Normally you’d need an account of the vendors portal to get this information, so it is refreshing to have straightforward access to clear hardware pricing. However it was the list of professional services options shown in the attached image that caught my eye.
You can choose options for ‘rack and cable’ basic deployment or more comprehensive ProDeploy solution. The out-of-hours cut-over and other on-site planning options are a lot more expensive, but I’d imagine those tasks require more polished and experienced engineers to be engaged, and a lot more time-risk. Lastly you have the more tightly defined remote consulting options, with a 1-hour or a higher-priced 1-case options of the course of a single year.
You could quibble with some of the prices but I was really surprised to see fixed pricing for professional services, presented in an easy-to-consume and transparent manner. I’ve always had an interest in business. Now that I’m more focused on network consulting I’m paying very close attention to how consulting effort is estimated and priced and delivered.
I love the idea of offering product-ized professional services. Of course there’s quite a risk with offering a fixed-price service. You need to put strong protections in place to avoid your engineers exceeding the effort you’ve priced into the offering.

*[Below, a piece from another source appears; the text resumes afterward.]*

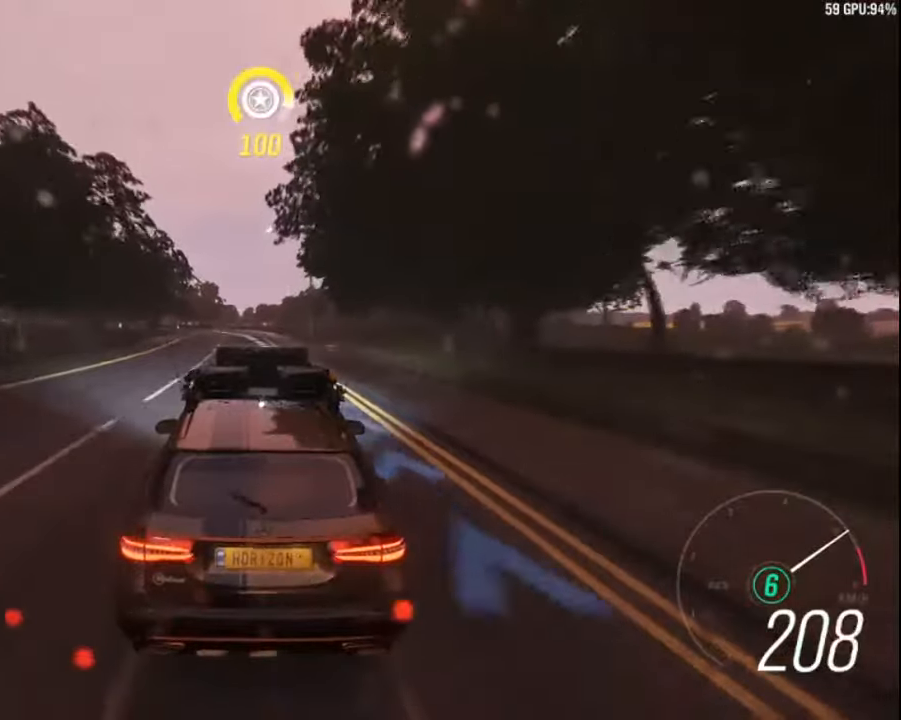
{"keys": ["up"], "events": [[17, "left", "up"], [184, "left", "down"], [367, "left", "up"]]}
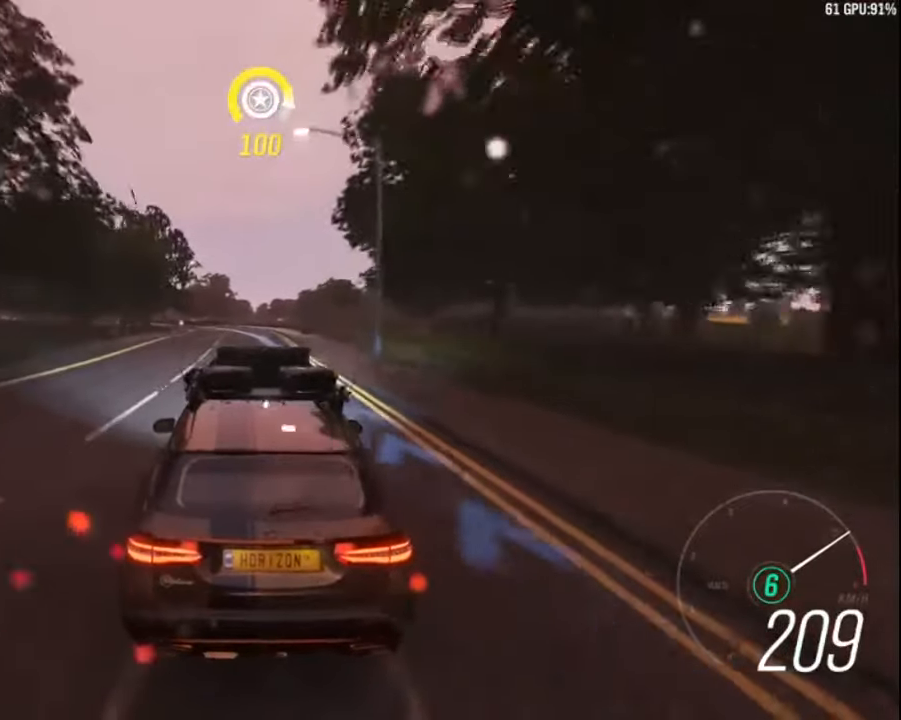
{"keys": ["up"], "events": [[67, "left", "down"], [250, "left", "up"]]}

When it goes badly each engagement could become a loss-making opportunity.
On the other hand, offering a fixed-price for a well-defined task provides a clear incentive for process improvement. Any productivity gains you make from refining your deployment process goes straight to your profitability.

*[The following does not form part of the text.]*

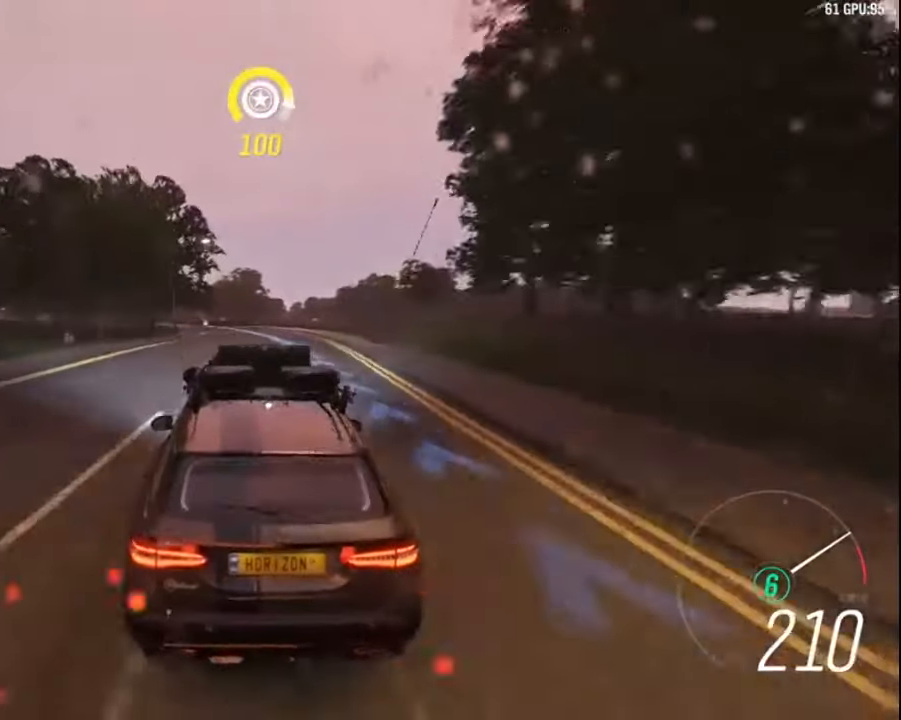
{"keys": ["left", "up"], "events": [[100, "right", "down"], [184, "right", "up"], [334, "left", "down"]]}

I’m going to dig deeper into this area. Do you have any experience with fixed-price or ad-hoc hourly network consulting engagements that you could share?
3 thoughts on “Clear Pricing for Network Services”
I only have one experience with Dell’s service, so this is entirely anecdotal. First project as the new network admin, predecessor had payed for dell installation services prior to my arrival, so I figured why not have them help? This was replacing our fiber core switches and the engi on the phone was very knowledgeable and understanding. The configs he wrote were clean and worked well.
The trouble was with the remote hands they sent out to blow on the config and rack the gear. Terrible personality, no understanding of what he was doing, couldn’t even communicate with my team or his. The real problems started when unforeseen issues (third vendor sent the wrong gear) started cropping up and it had to be communicated. The project was to span four days, I sent him home on day one because dell was just slowing the project down. Completed the project myself far more smoothly alone.
I’ve dealt with other managed service’s on site engineers and they are usually knowledgeable and easy to work with, but my one experience with dell was enough to keep me away.
Thanks for the feedback Mark. It’s quite valuable to hear the experiences of folks who have done it before. Interesting to see the varying skill levels of two engineers in a single engagement!
I have some experience one vendor’s professional service sales. As for this vendor, normally there are two models of high end services, one is per day based, which vendor just send an engineer as a consultant to the customer site. This service normally don’t provide any commitment to the outcome. There is scope of work to be defined but if there is some bug or any unpredictable circumstance which lead to the service is not up and running, the customer shall still pay for this service fee. The second model does not explicitly indicate in the offer the man days required but would commit the outcome of the service, eg, the features are configured or the migration shall be finished. Normally the vendor will use the historical projects to predict the number of man days as the benchmark of the margin. But this model is quite tricky, a clear responsibility matrix has to be defined between the vendor and customer, which is difficult, also sometimes assumptions shall be taken, and there might be possible a vague boundary between service and products bugs/features, which can incur the inaccuracy of the service cost estimation. Normally vendor would always prefer to recommend the latter one to the customers since this is more lucrative.